» Assignment
Output every line of the data exactly as it appears.

Source records
━━━

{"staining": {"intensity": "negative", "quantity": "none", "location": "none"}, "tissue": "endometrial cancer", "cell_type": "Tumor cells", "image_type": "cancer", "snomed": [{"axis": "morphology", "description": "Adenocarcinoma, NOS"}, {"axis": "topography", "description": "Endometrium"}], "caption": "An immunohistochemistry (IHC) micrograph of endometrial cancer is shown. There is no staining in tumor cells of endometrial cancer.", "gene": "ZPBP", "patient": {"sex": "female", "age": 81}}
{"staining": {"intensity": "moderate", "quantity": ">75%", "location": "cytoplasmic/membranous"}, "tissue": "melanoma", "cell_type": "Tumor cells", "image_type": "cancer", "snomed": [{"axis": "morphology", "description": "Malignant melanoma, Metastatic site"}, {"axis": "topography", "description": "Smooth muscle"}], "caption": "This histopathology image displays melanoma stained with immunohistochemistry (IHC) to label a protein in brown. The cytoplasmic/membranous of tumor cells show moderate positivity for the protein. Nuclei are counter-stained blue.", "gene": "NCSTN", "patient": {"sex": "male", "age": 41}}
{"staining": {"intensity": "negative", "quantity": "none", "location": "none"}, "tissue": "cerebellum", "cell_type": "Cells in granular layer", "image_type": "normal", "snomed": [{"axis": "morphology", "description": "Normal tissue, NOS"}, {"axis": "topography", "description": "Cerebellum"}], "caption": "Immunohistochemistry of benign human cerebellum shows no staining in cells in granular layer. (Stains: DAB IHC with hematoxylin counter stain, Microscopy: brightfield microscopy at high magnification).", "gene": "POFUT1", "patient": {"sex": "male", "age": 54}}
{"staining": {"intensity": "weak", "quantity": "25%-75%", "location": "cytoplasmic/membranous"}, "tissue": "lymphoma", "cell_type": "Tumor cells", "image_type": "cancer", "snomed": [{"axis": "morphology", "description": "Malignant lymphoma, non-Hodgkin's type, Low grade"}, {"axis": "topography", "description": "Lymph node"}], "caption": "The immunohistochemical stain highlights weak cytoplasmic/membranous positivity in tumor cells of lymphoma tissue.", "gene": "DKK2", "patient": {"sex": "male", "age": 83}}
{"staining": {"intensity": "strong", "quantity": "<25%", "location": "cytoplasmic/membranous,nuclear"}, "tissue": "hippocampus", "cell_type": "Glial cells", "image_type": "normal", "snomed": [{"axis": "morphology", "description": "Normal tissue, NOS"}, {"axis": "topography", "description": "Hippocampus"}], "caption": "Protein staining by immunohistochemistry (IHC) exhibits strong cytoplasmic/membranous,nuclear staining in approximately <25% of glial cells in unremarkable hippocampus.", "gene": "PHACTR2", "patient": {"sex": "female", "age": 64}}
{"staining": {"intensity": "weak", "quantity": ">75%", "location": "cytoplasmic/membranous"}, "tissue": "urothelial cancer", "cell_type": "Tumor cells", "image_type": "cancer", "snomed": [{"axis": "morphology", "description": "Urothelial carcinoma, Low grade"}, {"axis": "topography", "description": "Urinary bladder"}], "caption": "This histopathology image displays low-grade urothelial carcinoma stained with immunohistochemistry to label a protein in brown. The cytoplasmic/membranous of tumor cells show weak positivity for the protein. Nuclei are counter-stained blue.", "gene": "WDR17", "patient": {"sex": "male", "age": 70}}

━━━

» Response for this exercise
{"staining": {"intensity": "negative", "quantity": "none", "location": "none"}, "tissue": "endometrial cancer", "cell_type": "Tumor cells", "image_type": "cancer", "snomed": [{"axis": "morphology", "description": "Adenocarcinoma, NOS"}, {"axis": "topography", "description": "Endometrium"}], "caption": "An immunohistochemistry (IHC) micrograph of endometrial cancer is shown. There is no staining in tumor cells of endometrial cancer.", "gene": "ZPBP", "patient": {"sex": "female", "age": 81}}
{"staining": {"intensity": "moderate", "quantity": ">75%", "location": "cytoplasmic/membranous"}, "tissue": "melanoma", "cell_type": "Tumor cells", "image_type": "cancer", "snomed": [{"axis": "morphology", "description": "Malignant melanoma, Metastatic site"}, {"axis": "topography", "description": "Smooth muscle"}], "caption": "This histopathology image displays melanoma stained with immunohistochemistry (IHC) to label a protein in brown. The cytoplasmic/membranous of tumor cells show moderate positivity for the protein. Nuclei are counter-stained blue.", "gene": "NCSTN", "patient": {"sex": "male", "age": 41}}
{"staining": {"intensity": "negative", "quantity": "none", "location": "none"}, "tissue": "cerebellum", "cell_type": "Cells in granular layer", "image_type": "normal", "snomed": [{"axis": "morphology", "description": "Normal tissue, NOS"}, {"axis": "topography", "description": "Cerebellum"}], "caption": "Immunohistochemistry of benign human cerebellum shows no staining in cells in granular layer. (Stains: DAB IHC with hematoxylin counter stain, Microscopy: brightfield microscopy at high magnification).", "gene": "POFUT1", "patient": {"sex": "male", "age": 54}}
{"staining": {"intensity": "weak", "quantity": "25%-75%", "location": "cytoplasmic/membranous"}, "tissue": "lymphoma", "cell_type": "Tumor cells", "image_type": "cancer", "snomed": [{"axis": "morphology", "description": "Malignant lymphoma, non-Hodgkin's type, Low grade"}, {"axis": "topography", "description": "Lymph node"}], "caption": "The immunohistochemical stain highlights weak cytoplasmic/membranous positivity in tumor cells of lymphoma tissue.", "gene": "DKK2", "patient": {"sex": "male", "age": 83}}
{"staining": {"intensity": "strong", "quantity": "<25%", "location": "cytoplasmic/membranous,nuclear"}, "tissue": "hippocampus", "cell_type": "Glial cells", "image_type": "normal", "snomed": [{"axis": "morphology", "description": "Normal tissue, NOS"}, {"axis": "topography", "description": "Hippocampus"}], "caption": "Protein staining by immunohistochemistry (IHC) exhibits strong cytoplasmic/membranous,nuclear staining in approximately <25% of glial cells in unremarkable hippocampus.", "gene": "PHACTR2", "patient": {"sex": "female", "age": 64}}
{"staining": {"intensity": "weak", "quantity": ">75%", "location": "cytoplasmic/membranous"}, "tissue": "urothelial cancer", "cell_type": "Tumor cells", "image_type": "cancer", "snomed": [{"axis": "morphology", "description": "Urothelial carcinoma, Low grade"}, {"axis": "topography", "description": "Urinary bladder"}], "caption": "This histopathology image displays low-grade urothelial carcinoma stained with immunohistochemistry to label a protein in brown. The cytoplasmic/membranous of tumor cells show weak positivity for the protein. Nuclei are counter-stained blue.", "gene": "WDR17", "patient": {"sex": "male", "age": 70}}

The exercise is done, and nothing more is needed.